CBS in The Economist
International interest in Lepori’s research
Do solar eclipses have a psychological impact on stockbrokers? Assistant Professor Gabriele Lepori from the CBS Department of Finance has conducted a scientific study, in which he compared the 362 solar and lunar eclipses from 1928 to 2008 with American and Asian share prices during the same period of time. His research has aroused international interest and, among others, The Economist has reported on Lepori's conclusions.
Share prices fall by 0.3% on average
The study shows that share prices as well as buying and selling activities drop briefly in the days before and after an eclipse. Disregarding all other factors of influence, share prices experience a constant drop of 0.3% during the three days surrounding an eclipse. The trading volume falls by 2% in the same period. The effect was biggest, however, when the eclipse occurred on a weekday instead of over the weekend – that way share trading was affected immediately. According to Lepori, one explanation could be that even investors may be superstitious, and that psychology is an important factor in the investment industry. In many cultures, eclipses are omens of something bad, and financial thrift is a natural consequence.

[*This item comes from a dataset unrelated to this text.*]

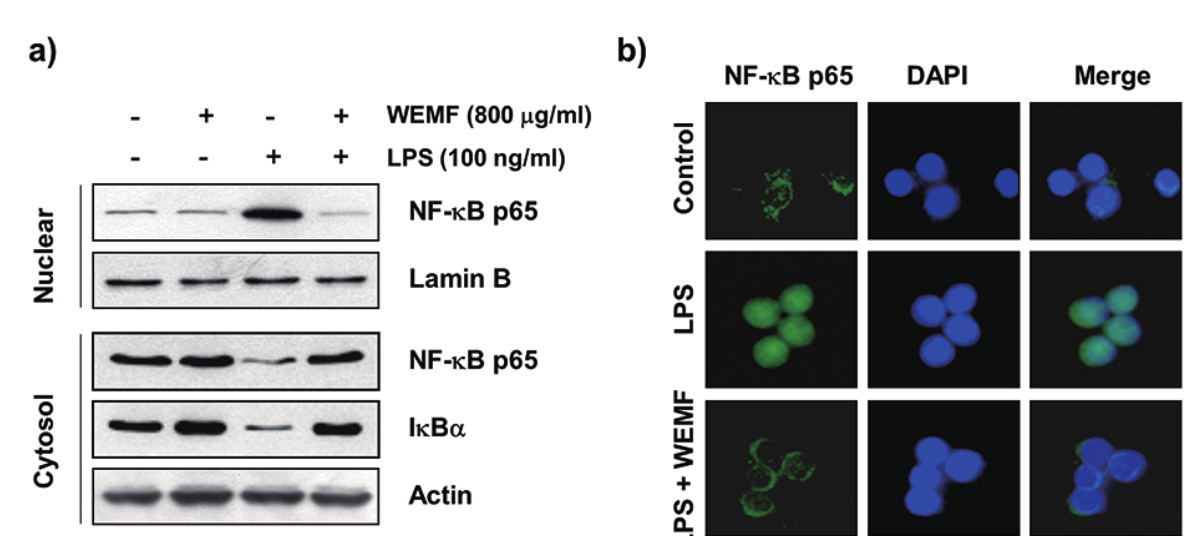
Figure 4 - Inhibition of NF-κB nuclear translocation by WEMF in LPS-stimulated RAW 264.7 macrophages. (a) The cells were pretreated with 800 μg/ml WEMF for 1 h before 100 ng/ml LPS treatment for 1 h. The nuclear and cytosolic proteins were prepared for Western blot analysis using anti-NF-κB p65 and anti-IκB-α antibodies and an ECL detection system. Lamin B and actin were used as internal controls for the nuclear and cytosolic fractions, respectively. (b) The cells were pretreated with 800 μg/ml WEMF for 1 h before 100 ng/ml LPS treatment. After 1 h of incubation, the localization of NF-κB p65 was visualized with fl uorescence microscopy after immunofl uorescence staining with anti-NF-κB p65 antibody (green). The cells were also stained with DAPI to visualize the nuclei (blue). The results are representative of those obtained from three independent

Share drop only short-term
It is worth noting that the share market adjusted again few days after the eclipses. If you had consistently invested after such irrational share drops, Lepori’s calculations show that your investment would have multiplied 37 times, disregarding the transaction costs. It would have been even more lucrative to sell shares prior to the eclipses and then buy them back immediately – then the investment would have multiplied 55 times.